Novembre: mese dedicato ai nostri cari Defunti, ci offre uno spunto opportuno per riflettere sul grave e grande mistero della morte. Anzitutto la morte cristiana non è mai slegata dalla Risurrezione, da questa speranza che va oltre ogni nostro umano dolore. È frequente infatti, anche tra i più devoti, attribuire al Signore Dio una qualche responsabilità se non la totale responsabilità della perdita di un nostro caro, specialmente quando quest'ultimo risulta essere di giovane età: sicuramente dolori simili lasciano un velame di tristezza incomparabile e un vuoto incommensurabile e sono motivo di prova psicologica e sentimentale che spesso lascia segni indelebili in chi si trova ad affrontare un simile dolore. Tuttavia ciò che può davvero essere elemento di svolta di fronte al mistero grande e triste della morte, è la nostra fede in Cristo Gesù, morto e risorto! Questo mistero della fede cristiana ci dona l'unico sollievo in grado di consolarci e ci dà la speranza tutta cristiana di credere in un "oltre" e in una vita che certamente continua dopo aver chiuso gli occhi a questo mondo. Ovviamente se cerchiamo mere risposte di scienza ad un interrogativo così alto come il mistero della vita eterna che Gesù Cristo, il Risorto, ci ha promesso, non ne usciremo che delusi e ancor più amareggiati e forse anche -diciamolo con franchezza- atei.
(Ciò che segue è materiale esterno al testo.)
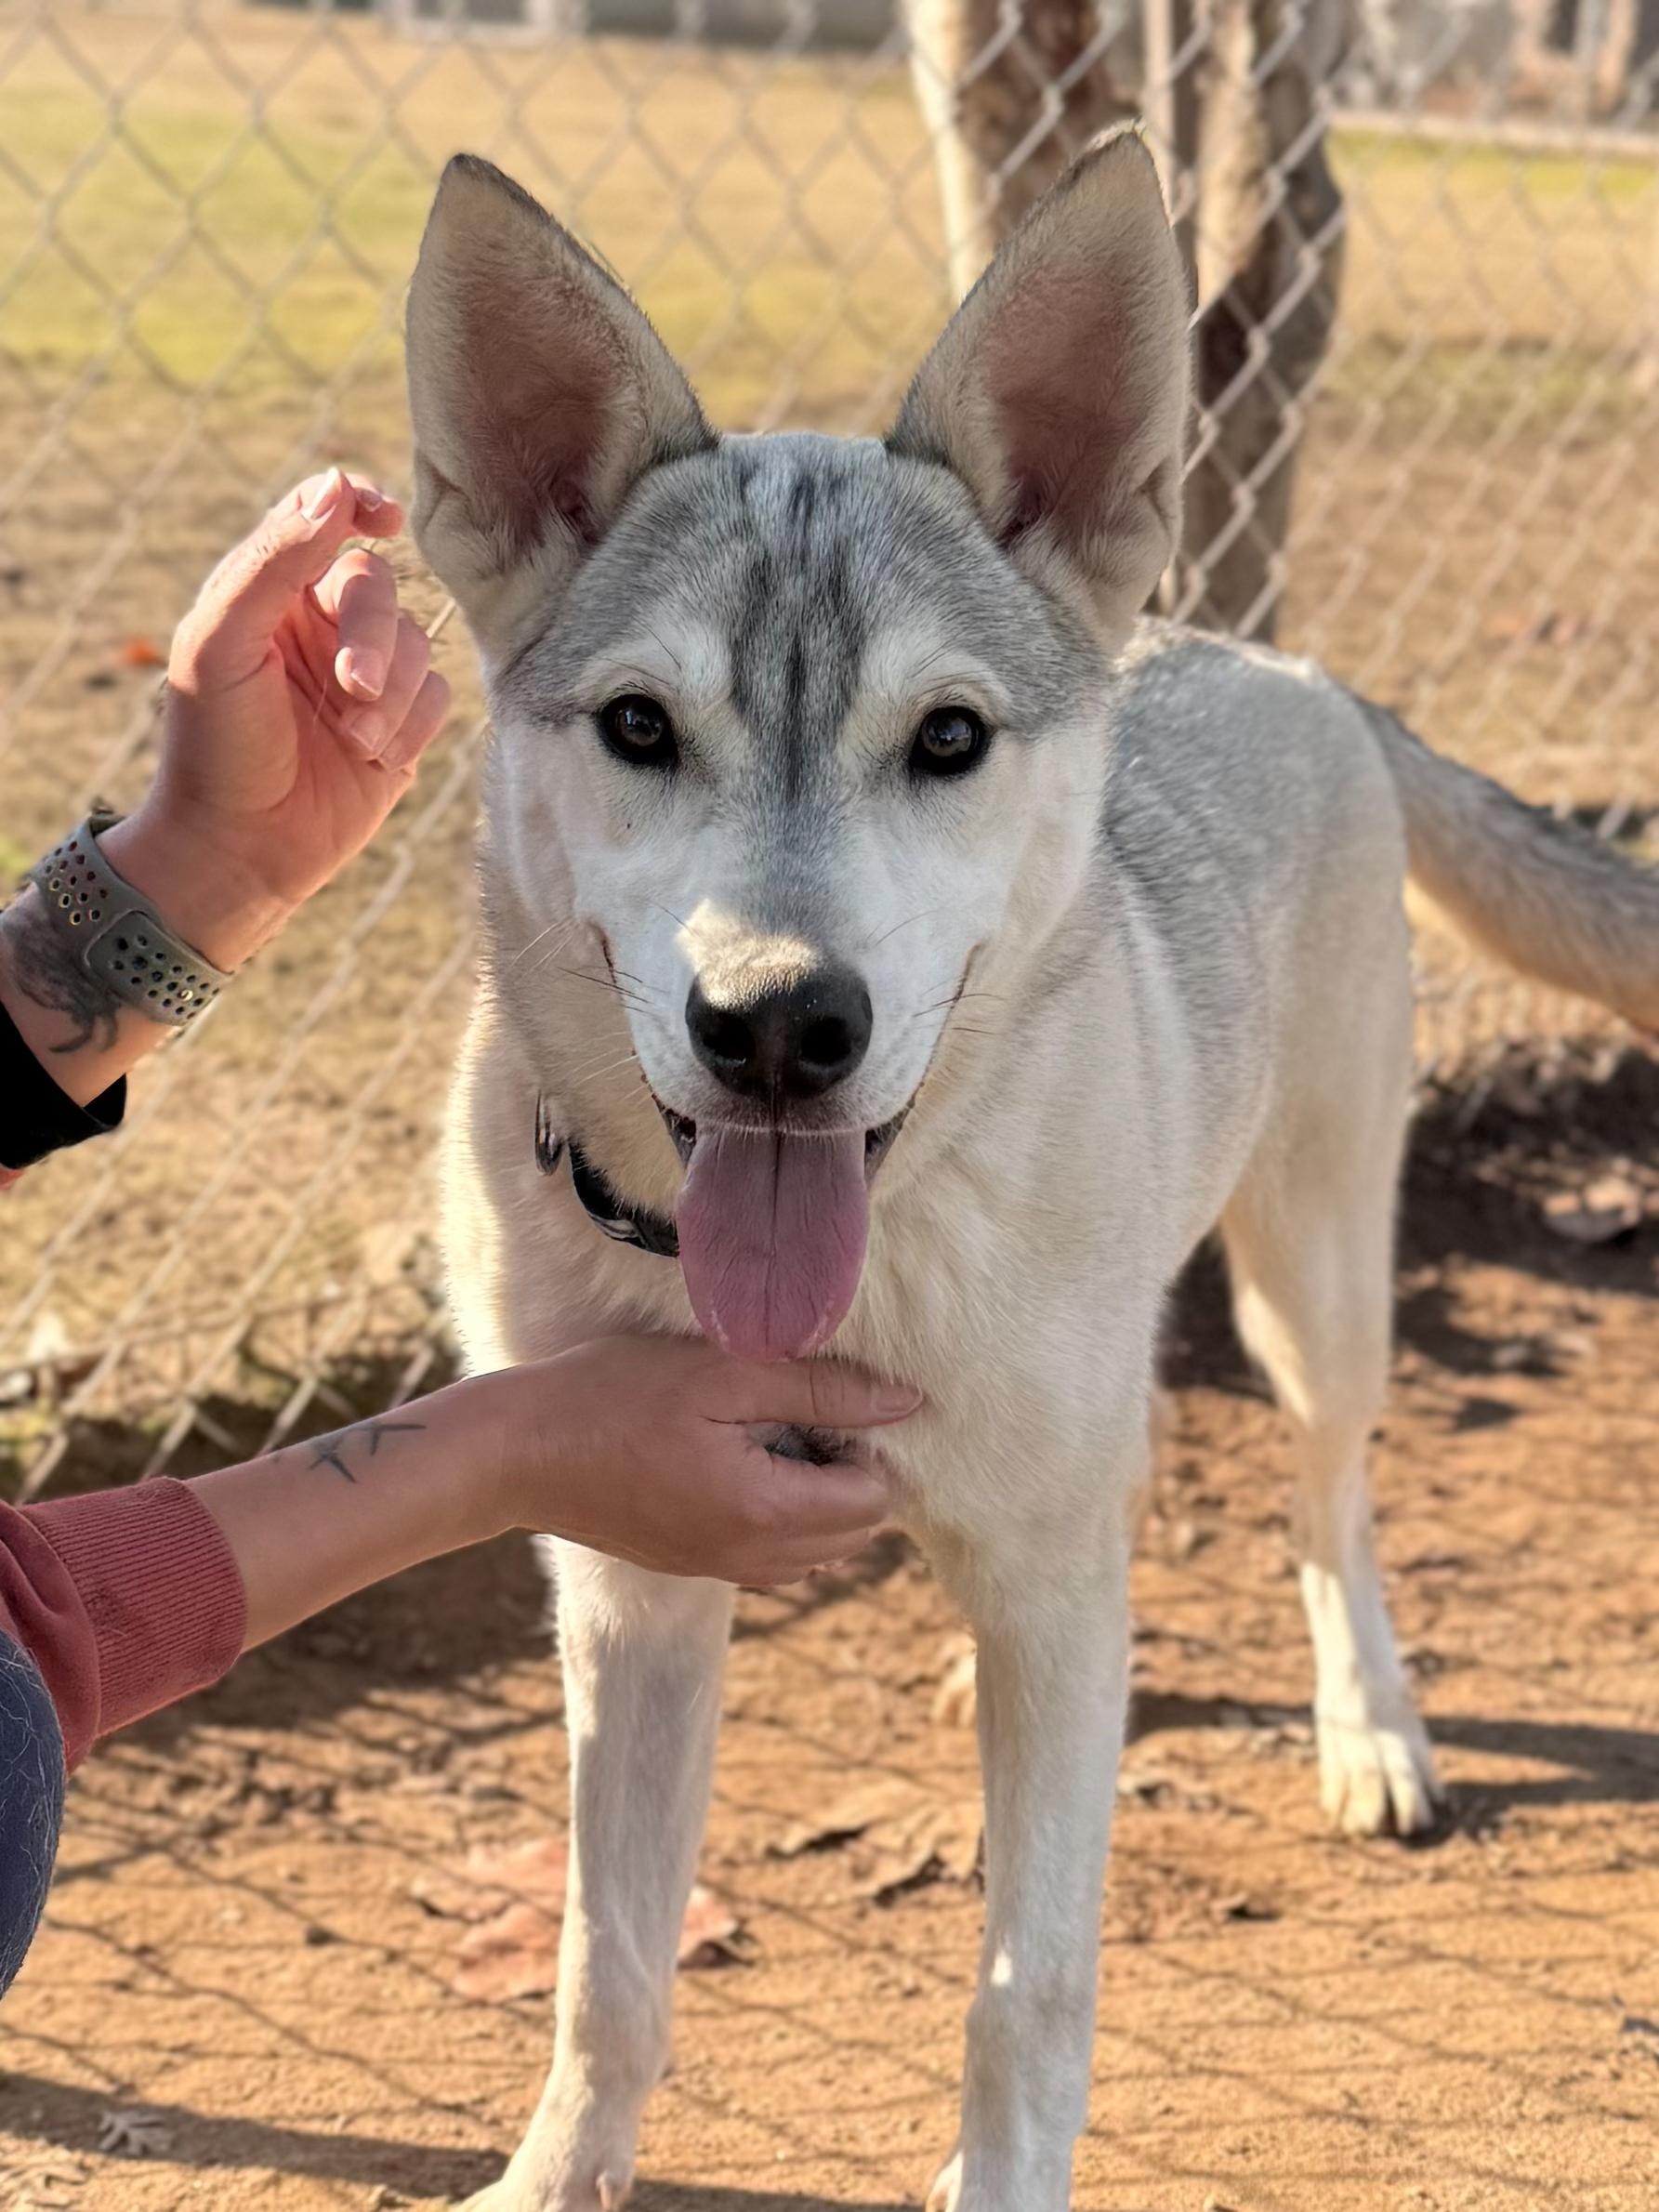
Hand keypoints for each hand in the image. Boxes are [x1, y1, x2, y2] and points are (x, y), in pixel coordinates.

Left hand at [103, 467, 451, 969]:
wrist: (239, 849)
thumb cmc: (215, 745)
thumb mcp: (222, 642)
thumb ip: (275, 562)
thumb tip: (338, 488)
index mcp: (268, 591)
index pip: (320, 514)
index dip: (356, 504)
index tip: (383, 519)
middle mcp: (318, 624)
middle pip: (378, 585)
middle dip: (373, 636)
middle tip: (353, 687)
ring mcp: (364, 677)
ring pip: (418, 644)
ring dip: (392, 695)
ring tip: (353, 742)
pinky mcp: (400, 728)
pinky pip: (439, 698)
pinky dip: (412, 727)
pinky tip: (374, 760)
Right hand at [490, 1338, 918, 1584]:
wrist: (517, 1453)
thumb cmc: (613, 1399)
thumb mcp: (723, 1374)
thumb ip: (821, 1390)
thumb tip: (905, 1404)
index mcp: (766, 1514)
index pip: (876, 1500)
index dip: (867, 1445)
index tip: (820, 1398)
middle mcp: (752, 1559)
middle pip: (855, 1533)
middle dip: (849, 1475)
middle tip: (798, 1412)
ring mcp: (721, 1569)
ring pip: (818, 1551)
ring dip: (817, 1497)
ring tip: (768, 1434)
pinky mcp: (695, 1563)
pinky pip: (773, 1556)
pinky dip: (780, 1515)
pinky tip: (739, 1460)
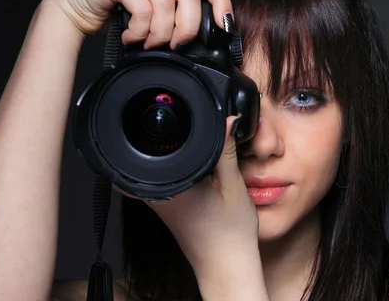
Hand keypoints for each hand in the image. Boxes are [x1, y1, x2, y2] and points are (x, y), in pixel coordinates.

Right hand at [43, 0, 233, 47]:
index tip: (224, 25)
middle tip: (176, 45)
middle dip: (186, 26)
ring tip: (148, 42)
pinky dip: (140, 30)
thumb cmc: (119, 13)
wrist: (78, 8)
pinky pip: (142, 7)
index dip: (220, 0)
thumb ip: (179, 14)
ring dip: (159, 32)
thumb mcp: (157, 14)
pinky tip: (132, 37)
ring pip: (166, 2)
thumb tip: (208, 34)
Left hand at [145, 115, 259, 275]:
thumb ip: (227, 151)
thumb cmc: (231, 235)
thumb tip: (227, 120)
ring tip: (200, 160)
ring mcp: (157, 202)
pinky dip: (178, 170)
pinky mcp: (163, 208)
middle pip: (155, 152)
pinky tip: (196, 173)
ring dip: (175, 156)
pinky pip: (163, 178)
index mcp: (173, 184)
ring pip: (157, 165)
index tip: (191, 123)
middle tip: (197, 145)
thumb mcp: (233, 186)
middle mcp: (158, 193)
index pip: (164, 143)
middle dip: (174, 142)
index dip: (178, 129)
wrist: (226, 267)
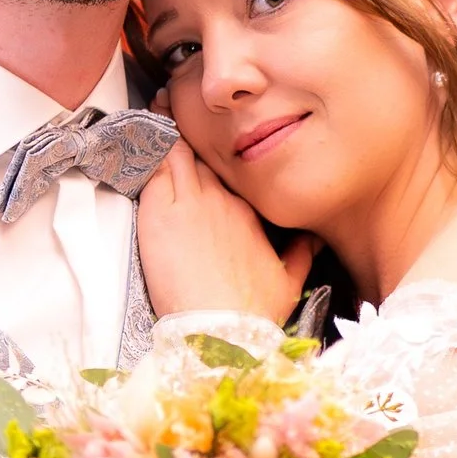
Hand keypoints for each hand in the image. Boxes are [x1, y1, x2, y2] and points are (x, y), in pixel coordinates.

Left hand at [137, 142, 318, 320]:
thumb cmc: (253, 313)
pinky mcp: (160, 214)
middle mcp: (222, 200)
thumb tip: (313, 241)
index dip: (212, 168)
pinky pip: (155, 171)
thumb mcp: (289, 282)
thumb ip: (302, 255)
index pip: (226, 177)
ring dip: (168, 146)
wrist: (223, 330)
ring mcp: (191, 203)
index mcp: (249, 212)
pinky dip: (150, 158)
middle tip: (173, 136)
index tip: (204, 164)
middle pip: (201, 161)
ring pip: (178, 157)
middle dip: (189, 151)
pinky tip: (143, 147)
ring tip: (155, 128)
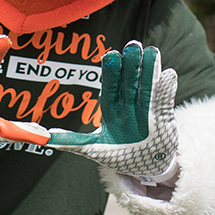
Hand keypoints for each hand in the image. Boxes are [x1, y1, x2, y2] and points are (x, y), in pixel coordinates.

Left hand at [47, 41, 178, 178]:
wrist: (145, 168)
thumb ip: (74, 142)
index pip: (110, 87)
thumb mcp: (95, 150)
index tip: (111, 56)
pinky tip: (168, 74)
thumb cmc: (118, 156)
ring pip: (147, 86)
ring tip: (151, 51)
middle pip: (129, 82)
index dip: (111, 72)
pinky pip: (164, 101)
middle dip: (131, 65)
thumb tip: (47, 137)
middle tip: (132, 45)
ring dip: (150, 70)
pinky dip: (167, 89)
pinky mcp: (164, 117)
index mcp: (111, 110)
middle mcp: (129, 105)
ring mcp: (147, 109)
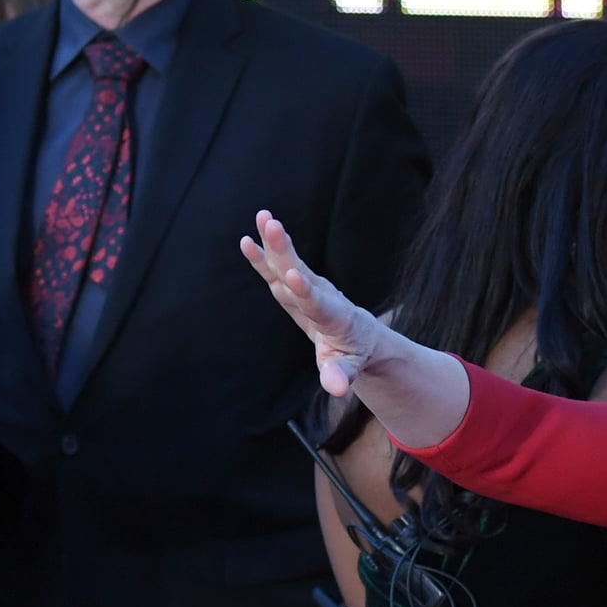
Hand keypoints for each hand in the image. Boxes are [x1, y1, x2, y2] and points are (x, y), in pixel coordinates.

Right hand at [239, 209, 378, 397]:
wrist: (358, 334)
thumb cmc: (352, 354)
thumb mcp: (349, 369)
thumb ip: (340, 375)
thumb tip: (336, 389)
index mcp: (334, 317)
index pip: (317, 303)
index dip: (305, 292)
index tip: (294, 276)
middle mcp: (321, 296)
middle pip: (300, 272)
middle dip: (286, 251)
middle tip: (274, 227)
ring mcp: (308, 287)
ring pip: (288, 264)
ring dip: (275, 242)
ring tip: (263, 217)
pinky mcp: (296, 285)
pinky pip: (278, 269)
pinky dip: (264, 255)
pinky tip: (248, 239)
Nel brano del Vangelo di Giovanni, che tratta la morte di Lazzaro, ci sono tre elementi che esprimono con chiarezza quasi disarmante l'umanità del Signore Gesù nell'affrontare la morte dell'amico Lazzaro. Anzitutto c'è il rimprovero con tono di supplica della sorella di Lazzaro, Marta, a Gesù stesso la quale si esprime dicendo "Se tu fossi stato qui mio fratello non sarebbe morto": pensiamo a quante volte abbiamo detto di fronte alla morte di un nostro caro "signore dove eri?" proprio come Marta. Altro elemento bellissimo di questo Vangelo è rappresentato dal dialogo di Gesù con Marta che termina con le parole che Gesù le rivolge, a risposta di quel rimprovero/preghiera di Marta a Gesù: "Io sono la Risurrezione e la vita, chi crede in me anche se muore vivrà e chiunque vive e crede in me non morrà in eterno", parole queste che non lasciano dubbio alcuno sul cuore del Maestro nell'affrontare il discorso della morte di un amico caro. Ma Gesù oltre la frase su detta ne aggiunge un'altra ponendo un interrogativo a Marta ossia "credi tu questo?"... una domanda da brivido, un interrogativo che va a segnare un prima e un dopo nel cuore di chi la riceve. Tale interrogativo non viene posto solamente a Marta, infatti in Marta viene posto anche a ciascuno di noi. Prestar fede al fatto che Gesù sia la risurrezione e la vita nostra e prestar fede al mistero grande della resurrezione promessa a ciascuno di noi, diventa la discriminante fondamentale per accogliere questo dono grande che umanamente invece rappresenta il peso gravoso e l'ostacolo invalicabile davanti al quale occorre necessariamente fermarsi. Il Cristo no, lui non si è fermato dentro quel sepolcro ma con la sua resurrezione ha aperto un varco e una speranza che è tutta Cristiana per debellare definitivamente il frutto del peccato: la morte!
Appropriarsi di questa grande verità di Fede permetterà ad un Francesco d'Assisi di chiamare l'orrore della morte con il dolce termine di "sorella nostra morte corporale" lodando il Signore Dio di averci concesso anche "sorella morte", passaggio necessario per andare incontro a Lui. Commemorare dunque i nostri cari defunti come la Chiesa ci invita nel giorno del 2 di novembre significa in altre parole affermare la grande fede nella Resurrezione del Signore nostro Gesù Cristo nel quale, se crediamo, anche i nostri cari defunti vivono.